The answer should consist of every line of the material, repeated verbatim.

Source material section start

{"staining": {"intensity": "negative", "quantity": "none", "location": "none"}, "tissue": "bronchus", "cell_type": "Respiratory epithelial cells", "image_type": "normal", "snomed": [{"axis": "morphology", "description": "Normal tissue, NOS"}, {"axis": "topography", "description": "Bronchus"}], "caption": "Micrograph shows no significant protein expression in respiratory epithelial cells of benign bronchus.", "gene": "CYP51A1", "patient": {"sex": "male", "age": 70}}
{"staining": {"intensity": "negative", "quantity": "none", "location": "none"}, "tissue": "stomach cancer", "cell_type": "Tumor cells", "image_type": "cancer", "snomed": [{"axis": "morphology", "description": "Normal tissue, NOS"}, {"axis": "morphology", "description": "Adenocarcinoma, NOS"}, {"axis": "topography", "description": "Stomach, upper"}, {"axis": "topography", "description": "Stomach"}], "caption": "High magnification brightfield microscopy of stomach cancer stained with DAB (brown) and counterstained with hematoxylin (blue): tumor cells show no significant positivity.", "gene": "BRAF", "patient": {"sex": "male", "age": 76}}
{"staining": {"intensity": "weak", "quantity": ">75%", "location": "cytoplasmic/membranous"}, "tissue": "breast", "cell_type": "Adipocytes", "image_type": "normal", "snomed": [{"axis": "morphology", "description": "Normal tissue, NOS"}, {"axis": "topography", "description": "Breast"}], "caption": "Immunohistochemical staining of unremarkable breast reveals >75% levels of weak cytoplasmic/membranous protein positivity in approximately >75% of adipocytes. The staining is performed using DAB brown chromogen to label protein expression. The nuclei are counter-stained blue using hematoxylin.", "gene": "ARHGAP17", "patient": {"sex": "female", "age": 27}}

Source material section end

### Solution for this problem
{"staining": {"intensity": "negative", "quantity": "none", "location": "none"}, "tissue": "bronchus", "cell_type": "Respiratory epithelial cells", "image_type": "normal", "snomed": [{"axis": "morphology", "description": "Normal tissue, NOS"}, {"axis": "topography", "description": "Bronchus"}], "caption": "Micrograph shows no significant protein expression in respiratory epithelial cells of benign bronchus.", "gene": "CYP51A1", "patient": {"sex": "male", "age": 70}}
{"staining": {"intensity": "negative", "quantity": "none", "location": "none"}, "tissue": "stomach cancer", "cell_type": "Tumor cells", "image_type": "cancer", "snomed": [{"axis": "morphology", "description": "Normal tissue, NOS"}, {"axis": "morphology", "description": "Adenocarcinoma, NOS"}, {"axis": "topography", "description": "Stomach, upper"}, {"axis": "topography", "description": "Stomach"}], "caption": "High magnification brightfield microscopy of stomach cancer stained with DAB (brown) and counterstained with hematoxylin (blue): tumor cells show no significant positivity.", "gene": "BRAF", "patient": {"sex": "male", "age": 76}}
{"staining": {"intensity": "weak", "quantity": ">75%", "location": "cytoplasmic/membranous"}, "tissue": "breast", "cell_type": "Adipocytes", "image_type": "normal", "snomed": [{"axis": "morphology", "description": "Normal tissue, NOS"}, {"axis": "topography", "description": "Breast"}], "caption": "Immunohistochemical staining of unremarkable breast reveals >75% levels of weak cytoplasmic/membranous protein positivity in approximately >75% of adipocytes. The staining is performed using DAB brown chromogen to label protein expression. The nuclei are counter-stained blue using hematoxylin.", "gene": "ARHGAP17", "patient": {"sex": "female", "age": 27}}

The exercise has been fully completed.